Pouco depois, o primeiro-ministro holandês, Mark Rutte, defendeu uma tese semelhante num painel sobre o futuro da Europa, também com a participação de Valls, do premiê grego, Alexis Tsipras, e do ministro alemão de Finanças, Wolfgang Schäuble.

Rutte advertiu que, com a chegada da primavera europeia, haverá um maior afluxo de refugiados para a Europa, que levará à instalação de novos controles de fronteiras nos países da UE e, com isso, o fim dos acordos de livre circulação de pessoas. “A União Europeia tem entre seis e oito semanas” para procurar uma resposta política e salvar o Acordo de Schengen, salientou Rutte. Segundo suas cifras, 35.000 imigrantes cruzaram o mar da Turquia para a Grécia nas três primeiras semanas do ano, contra 1.200 que chegaram às costas europeias em janeiro de 2015. “Não podemos gerir a chegada de refugiados neste número por mais tempo”, afirmou. “Schengen é um acordo crucial para a UE, mas é evidente que o sistema de Dublin não está funcionando, e precisamos fazer com que funcione antes de matar Schengen”, defendeu.

“O projeto europeu pode morrer, não em décadas nem anos, e sim muito rapidamente”

Rutte e Valls defenderam a necessidade de adotar medidas urgentes, como o acordo com a Turquia para controlar as máfias que ajudam os migrantes a fazerem a travessia marítima, reforçar as fronteiras externas da UE e cumprir os acordos para a distribuição dos refugiados entre os países da UE. São os mesmos temas que os dirigentes europeus estão há meses discutindo, com poucos avanços. “Se quisermos que a Europa seja mais forte, basta uma só questão: é a implementação dos acordos, estúpido!”, sentenciou Schäuble, parafraseando um bordão cunhado por um assessor do então candidato presidencial norte-americano Bill Clinton em 1992.

Nos últimos dias, em várias ocasiões ecoaram em Davos críticas duras à gestão grega da crise de refugiados, e nesta quinta-feira, por fim, Tsipras pôde se defender. “Queremos ser parte da solução, não do problema.
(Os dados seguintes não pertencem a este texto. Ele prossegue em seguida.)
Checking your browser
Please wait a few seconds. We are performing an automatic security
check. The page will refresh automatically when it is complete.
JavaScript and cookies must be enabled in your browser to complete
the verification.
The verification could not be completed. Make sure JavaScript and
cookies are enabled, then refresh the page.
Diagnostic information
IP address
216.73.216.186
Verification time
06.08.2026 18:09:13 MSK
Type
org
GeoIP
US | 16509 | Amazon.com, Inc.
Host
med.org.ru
Mas a cada dia enfrentamos muitas mortes em nossas costas, e não o podemos ignorar”, recriminou o primeiro-ministro grego. “É uma vergonha a incapacidade que a União Europeia está demonstrando em lutar com o que está acontecendo nos nossos mares. Enfrentamos uma crise pan-europeia, na qual precisamos trabalhar juntos e que nos recorda que a UE não pode ser uma união à la carte”, concluiu.
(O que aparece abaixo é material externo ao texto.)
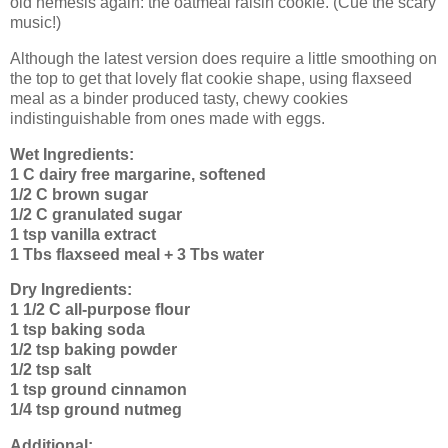
old nemesis again: the oatmeal raisin cookie. (Cue the scary
music!)
Although the latest version does require a little smoothing on
the top to get that lovely flat cookie shape, using flaxseed
meal as a binder produced tasty, chewy cookies
indistinguishable from ones made with eggs.
Wet Ingredients:
1 C dairy free margarine, softened
1/2 C brown sugar
1/2 C granulated sugar
1 tsp vanilla extract
1 Tbs flaxseed meal + 3 Tbs water
Dry Ingredients:
1 1/2 C all-purpose flour
1 tsp baking soda
1/2 tsp baking powder
1/2 tsp salt
1 tsp ground cinnamon
1/4 tsp ground nutmeg
Additional:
Os participantes concordaram nesta quinta-feira que a resposta correta a esta crise é “mais Europa ao invés de menos”, uma frase que ameaça se transformar em um mero slogan sobre a necessidade de integração, mas vazia de qualquer compromisso concreto. Houve uma ou outra proposta inovadora, especialmente em se tratando de alguém que defende como poucos a máxima austeridade financeira. O ministro alemão de Finanças propôs a criação de uma espécie de plano Marshall para investir “bilhões de euros” no desenvolvimento econômico de países e regiões onde os conflitos ocorrem, evitando assim a saída maciça de seus cidadãos. A Grécia, pelo contrário, exigiu a necessidade de cumprir os compromissos de reformas e ajustes.